You may be affected if: 1. You run Arch Linux, Manjaro, EndeavourOS, Garuda, or another Arch-based derivative. 2. You install packages using AUR helpers (yay, paru, pamac, trizen, aura). 3. You installed AUR packages between approximately 2026-05-01 and 2026-06-17 without manually reviewing the PKGBUILD.

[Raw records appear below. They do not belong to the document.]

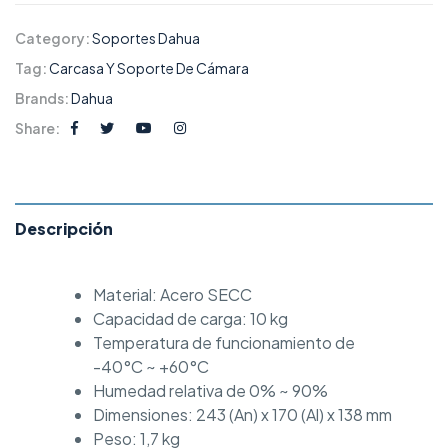
Category:
Soportes Dahua
Tag:
Carcasa Y Soporte De Cámara
Brands:
Dahua
Share:
Descripción
Material: Acero SECC
Capacidad de carga: 10 kg
Temperatura de funcionamiento de
-40°C ~ +60°C
Humedad relativa de 0% ~ 90%
Dimensiones: 243 (An) x 170 (Al) x 138 mm
Peso: 1,7 kg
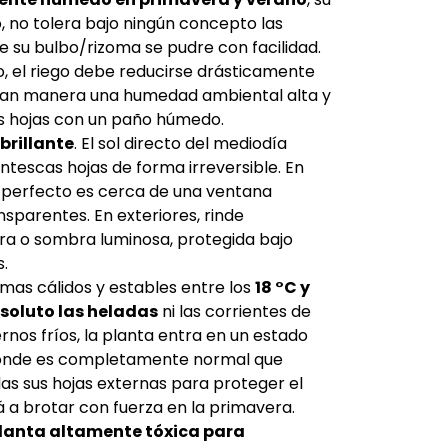
, no tolera bajo ningún concepto las
 su bulbo/rizoma se pudre con facilidad.
o, el riego debe reducirse drásticamente
ran manera una humedad ambiental alta y
us hojas con un paño húmedo.
brillante
. El sol directo del mediodía
tescas hojas de forma irreversible. En
ar perfecto es cerca de una ventana
sparentes. En exteriores, rinde
ra o sombra luminosa, protegida bajo
.
imas cálidos y estables entre los
18 °C y
bsoluto las heladas
ni las corrientes de
iernos fríos, la planta entra en un estado
donde es completamente normal que
odas sus hojas externas para proteger el
 a brotar con fuerza en la primavera.
planta altamente tóxica para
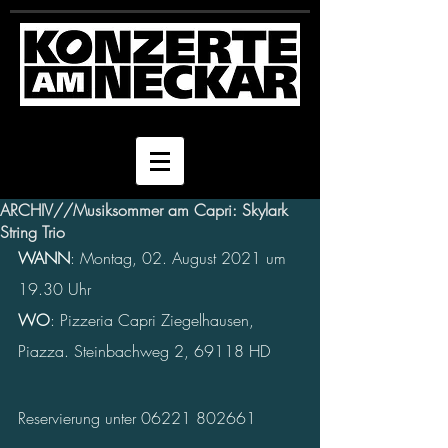
ARCHIV//Musiksommer am Capri: Skylark
String Trio
WANN
: Montag, 02. August 2021 um 
19.30 Uhr
WO
: Pizzeria Capri Ziegelhausen, 
Piazza. Steinbachweg 2, 69118 HD
Reservierung unter 06221 802661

# List all AUR-installed packages (those not from official repos)
pacman -Qm

# Review recent package installs from pacman log
grep -E "(upgraded|installed)" /var/log/pacman.log | tail -200

# Look for suspicious post-install activity (outbound connections, new cron entries)
crontab -l 2>/dev/null
ls -la /etc/cron.d/ /etc/cron.daily/ 2>/dev/null

# Check for new systemd user units that shouldn't be there
systemctl --user list-unit-files | grep enabled

# Check for new LaunchAgent-like entries (for cross-env checks)
ls -la ~/.config/systemd/user/ 2>/dev/null

Until the full package list is published, treat any AUR package installed in the June 2026 window as a potential vector — especially packages related to AI development tooling, developer utilities, or recently-created AUR packages with few votes/comments.

If you are affected

  1. Rotate all credentials on the affected machine: LLM API keys, cloud IAM (AWS, GCP, Azure), GitHub tokens, npm tokens, SSH keys, and any AI-tool OAuth tokens (MCP config files).
  2. Audit recently-installed AUR packages — review each PKGBUILD for unexpected network calls, base64/eval patterns, or unusual post_install hooks. Compare against the AUR package history for recent changes.
  3. Remove and reinstall any suspect AUR packages after confirming the current PKGBUILD is clean.
  4. Check for persistence — new cron entries, systemd user units, or shell RC modifications added on or after 2026-06-11.
  5. Report any suspicious PKGBUILD to the AUR security team and the Arch Linux security mailing list.

Prevention

  • Always review the PKGBUILD before installing any AUR package. Most AUR helpers support a pre-build review: yay --editmenu, paru --fm=vim, or simply download and inspect manually.
  • Use a sandboxed build environment. aurutils can build AUR packages in an isolated clean chroot (aur chroot), limiting the blast radius of a malicious PKGBUILD to the sandbox.
  • Check votes and comments on the AUR package page. Zero-vote, recently-created packages are higher risk. Look for comments flagging anomalous behavior.
  • Prefer official repositories where equivalent packages exist. Check pacman -Ss <package> before reaching for AUR.
  • Subscribe to the Arch Linux security advisories mailing list for official vulnerability disclosures.
  • prevention/package-vetting-checklist.md
  • prevention/credential-hygiene.md

2026-06-19 update — 1,500+ packages, eBPF rootkit, orphaned-package takeover, npm cross-ecosystem IOCs

Security researchers expanded analysis to confirm 1,500+ packages affected (up from initially reported 400+). Key new findings: - Orphaned-package takeover confirmed as primary initial access — attackers registered accounts and adopted abandoned AUR packages to gain their install base without credential theft. - eBPF kernel rootkit deployed as persistence mechanism — invisible to standard process listing and eBPF-based EDR monitoring. - atomic-lockfile and js-digest rogue npm packages registered by the same actor — cross-ecosystem signal; a machine running Node.js alongside an Arch Linux system is doubly at risk. - Arch Linux suspended new AUR account registrations on 2026-06-15 to limit orphaned-package adoption. - Campaign name "Atomic Arch" applied by researchers; likely distinct actor from IronWorm (npm eBPF worm, same month) but same eBPF rootkit class.